* TEXT SEGMENT:
Content starts

# Club Cadet plow on Honda Recon



## Zach (Nov 19, 2008)

I found a snow plow from a club cadet for really cheap and I have a friend who would help me weld up a mount for it, but is it that simple?? will the plow fit right? does anyone know where II can find the dimensions of the plow?

here are some pictures that should help...


----------



## hondarecon4435 (Mar 13, 2008)

yes it is really that simple. I have a bolens tractor plow i got off craigslist on my rancher for $50. i have a welding machine but it is broken so i built the mount and put it together with only bolts. i way overbuilt the thing out of 1/4 inch steel and it has no chance of breaking the frame would break first. also my friend(hondareconpby98) has a john deere plow he got off craigslist on his too we also built the mount for his using only bolts. we havent had any snow yet but we have been pushing alot of dirt that weighs alot more than the snow will so we are pretty confident they will hold up well once the snow hits.


----------



## hondarecon4435 (Mar 13, 2008)

also i plowed with my recon last year and they are very nice machines for there size and being 2wd they can move a good bit of snow


----------



## EaTmYtAiLpIpEs (Aug 23, 2007)

You already bascially have the push tubes. Just buy a cycle country mount for your quad. that's what I have and I have a farmall plow. I paid $20 for it. Here is the forum when I made my plow. Remember I had to make my own push tubes for the plow. Also if you look how my plow frame is also attached in the front. none like cycle country and moose plows arent they sway at the front of the quad. Mine doesn't. Let me know if you have any questions.

http://www.plowsite.com/showthread.php?t=57659&highlight=arctic+cat+atv+plow


----------



## sublime68charge (Dec 28, 2007)

if you have decent fab skills you should be fine.

another option is to lengthen the lower mounting arms so that it hooks to the rear Hitch like the Swisher snow plows and then bolt the vertical bars you already have to the front Bumper/Rack and your set. put on a winch for Up/Down and your good to go.


----------



## Zach (Nov 19, 2008)

EaTmYtAiLpIpEs;641715 said:


> You already bascially have the push tubes. Just buy a cycle country mount for your quad. that's what I have and I have a farmall plow. I paid $20 for it. Here is the forum when I made my plow. Remember I had to make my own push tubes for the plow. Also if you look how my plow frame is also attached in the front. none like cycle country and moose plows arent they sway at the front of the quad. Mine doesn't. Let me know if you have any questions.
> 
> http://www.plowsite.com/showthread.php?t=57659&highlight=arctic+cat+atv+plow


On the Club Cadet snow plow it looks like theres a bend (joint, hinge I cant think of te right word) in the middle of the push tubes, or where the plow meets the push tubes unlike the ATV plows with straight, solid push tubes from the plow. 
what sould I do? should I mount the push tubes still and just have the fron par move up and down? or should I weld the 2 parts together and have a straight push tube??

by the way, thanks for all your help
and I feel dumb, I didnt know it was called Cub Cadet with no "L" no wonder I couldnt find any info


----------



## EaTmYtAiLpIpEs (Aug 23, 2007)

Content ends

* TASKS AND EXERCISES:
a - In the thread about fitting a Cub Cadet plow on a Honda Recon, what thickness of steel was the bolted mount on the rancher built from?
b - Continue the Cub Cadet plow thread from its last line.

* RECORDED DATA:
Content starts

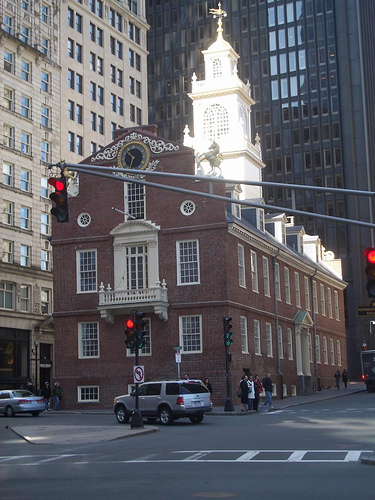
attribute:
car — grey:
[121, 382, 212, 418]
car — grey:
[112, 378, 212, 424]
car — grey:
[0, 387, 46, 417]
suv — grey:
[111, 377, 214, 426]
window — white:
[170, 234, 206, 293]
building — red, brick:
[26, 136, 373, 418]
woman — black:
[239, 373, 250, 413]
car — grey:
[106, 372, 222, 425]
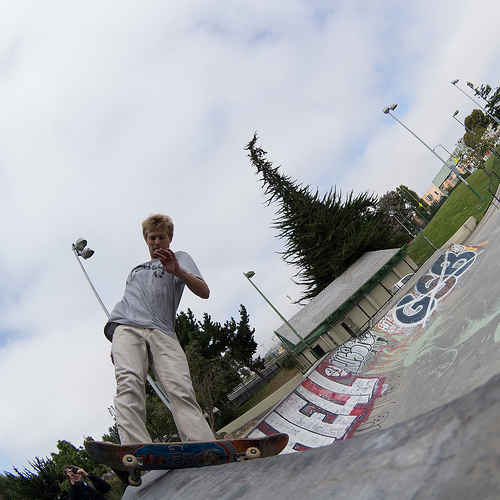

Content ends

* EXPECTED OUTPUTS:
a - 1/4 inch steel.

b -
personally I would do what I did and make it hinge in the front of the atv. The plow wont sway in the front. I would do what I did. here are some pics hope they help. the shots of it on the quad you can see the pins towards the front of the quad. I ran some steel down there where my bumper/grill meets the bottom of the frame. that was my front hinge point. and under the quad as you can see from my first pic in the other forum I have a cylce country mount for the back of the plow frame. if you have any questions or want more pics of anything just let me know.


----------



## EaTmYtAiLpIpEs (Aug 23, 2007)

this is my cycle country mount under the quad. the push tubes werent hooked up to the front yet.









front view of push tubes hooked up without the blade on it yet. this is the pivot point for the plow. it wont pivot in the mid point of the quad it will pivot in the front and you will be able to lift to plow much higher.









push tubes hooked up to the front and painted. view of the plate under the atv.


----------



## Zach (Nov 19, 2008)

thanks for all your help, how far out do you think the front hinge should be? even with the front of the brushguard? 

Also, I think Im just going to make a mount instead of buying one.


----------



## EaTmYtAiLpIpEs (Aug 23, 2007)

ya just make one. it depends how far out you want your plow to be out. just make sure it is far enough out that you will clear your tires when you turn. are you going to use a winch to lift it? is the quad 4/wd? because if it is 2/wd you dont want to set it out too far.


----------



## pby98 (Oct 15, 2008)

my plow was of a old john deere garden tractor. i goit it for 50 bucks it to me a day jsut working at my own pace to mount it. i had to make a custom ount kit for it here is some pics below. i took a peice of 1/4 angle and ran it over the frame to hold it on along with two u bolts.


----------



## Zach (Nov 19, 2008)

EaTmYtAiLpIpEs;642338 said:


> ya just make one. it depends how far out you want your plow to be out. just make sure it is far enough out that you will clear your tires when you turn. are you going to use a winch to lift it? is the quad 4/wd? because if it is 2/wd you dont want to set it out too far.


I will be using some kind of winch, probably a smaller (cheaper) one mounted on the plow and hooked to the brushguard.

And the ATV is 2wd, so your saying I should mount it as close as posible? (of coures with some extra room)



pby98;642353 said:


> my plow was of a old john deere garden tractor. i goit it for 50 bucks it to me a day jsut working at my own pace to mount it. i had to make a custom ount kit for it here is some pics below. i took a peice of 1/4 angle and ran it over the frame to hold it on along with two u bolts.
> View attachment 45361
> 
> 
> View attachment 45362


thats cool!


----------



## hondarecon4435 (Mar 13, 2008)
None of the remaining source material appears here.